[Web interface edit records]
__________
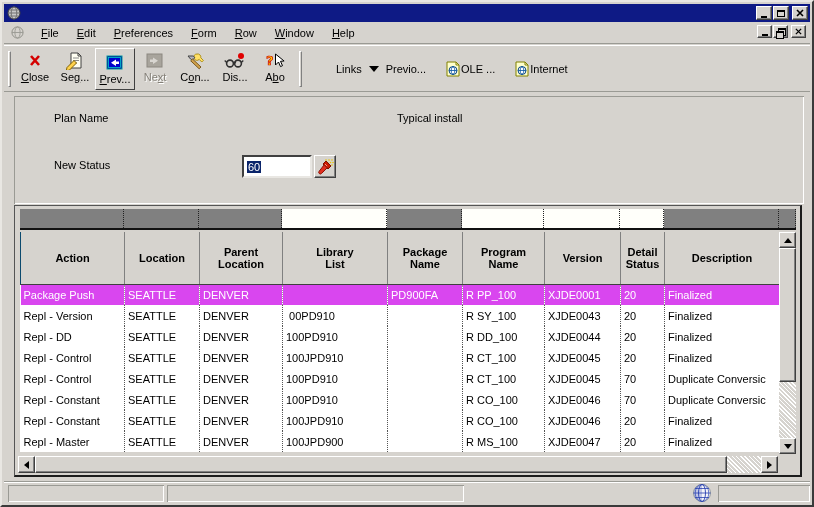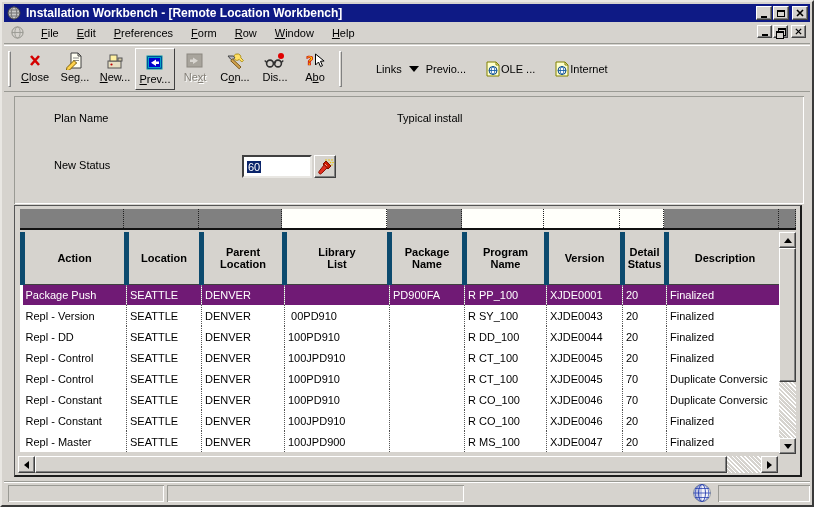--- a/index.html
+++ b/index.html
@@ -106,7 +106,6 @@
         <path d="M1 7 h12 M2.2 4 h9.6 M2.2 10 h9.6" stroke="#707070" fill="none"></path>
       </svg>
     </span>
-    <span class="title-text">Installation Workbench - [Remote Location Workbench]</span>
     <span class="winbtns">
       <span class="wbtn">
           <span class="g-min"></span>

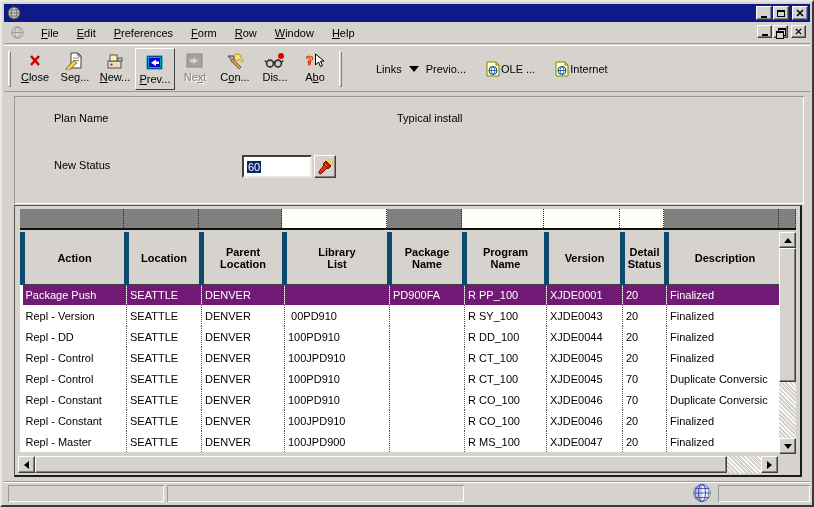--- a/index.html
+++ b/index.html
@@ -175,17 +175,6 @@
       <span class="lb">Se<u>g</u>...</span>
     </span>
 
-    <span class="tbtn">
-      <span class="ic">
-        <svg width="20" height="18" viewBox="0 0 20 18">
-          <rect x="3" y="9" width="13" height="7" fill="#e6dec0" stroke="#555"></rect>
-          <rect x="5" y="3" width="7" height="6" fill="#fff0a0" stroke="#555"></rect>
-          <rect x="13" y="6" width="4" height="3" fill="#cfc7a8" stroke="#555"></rect>
-          <circle cx="6.5" cy="12.5" r="1.1" fill="#c00000"></circle>
-        </svg>
-      </span>
-      <span class="lb"><u>N</u>ew...</span>
-    </span>
 
     <span class="tbtn active">
       <span class="ic">

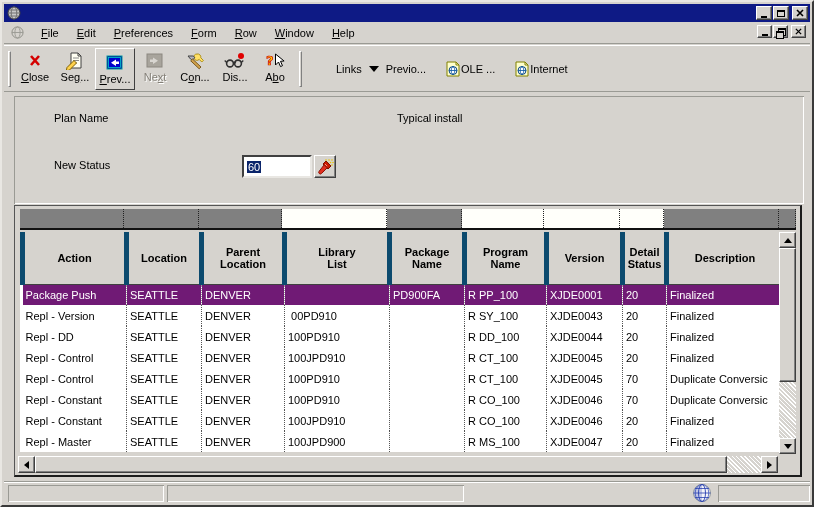--- a/index.html
+++ b/index.html
@@ -63,7 +63,7 @@
   .qbe-cell.on{background:#fffffa;}
   table.grid{position:absolute;left:5px;top:26px;border-collapse:collapse;table-layout:fixed;background:#fff;}
   table.grid th{background:#d6d3ce;font-weight:bold;font-size:11px;text-align:center;vertical-align:middle;
-    height:52px;white-space:pre-line;border-left:5px solid #0c4a6e;border-right:1px solid #808080;
+    height:52px;white-space:pre-line;border-left:1px solid #0c4a6e;border-right:1px solid #808080;
     border-bottom:1px solid #404040;padding:0 1px;overflow:hidden;}
   table.grid td{height:21px;font-size:11px;padding:0 0 0 3px;white-space:pre;overflow:hidden;
     border-right:1px dotted #555;}

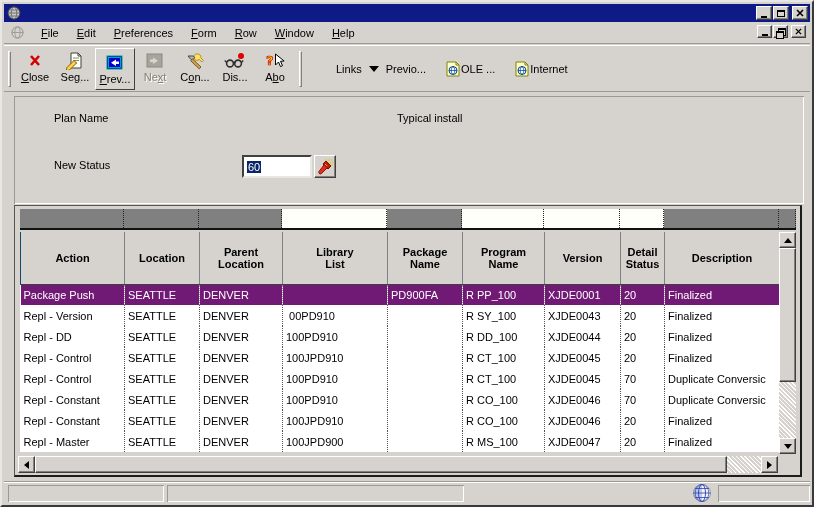--- a/index.html
+++ b/index.html
@@ -67,7 +67,7 @@
     border-bottom:1px solid #404040;padding:0 1px;overflow:hidden;}
   table.grid td{height:21px;font-size:11px;padding:0 0 0 3px;white-space:pre;overflow:hidden;
     border-right:1px dotted #555;}
-  tr.grid-row.selected{background:#701a75;color:#fff;}
+  tr.grid-row.selected{background:#d946ef;color:#fff;}
   tr.grid-row.selected td{border-right:1px dotted #9a9a9a;}
   
   .vscroll{position:absolute;left:764px;top:26px;width:17px;height:222px;}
__________
Which lines of the records above contain the word "selected"? Report each one in full.

-  tr.grid-row.selected{background:#701a75;color:#fff;}
+  tr.grid-row.selected{background:#d946ef;color:#fff;}
   tr.grid-row.selected td{border-right:1px dotted #9a9a9a;}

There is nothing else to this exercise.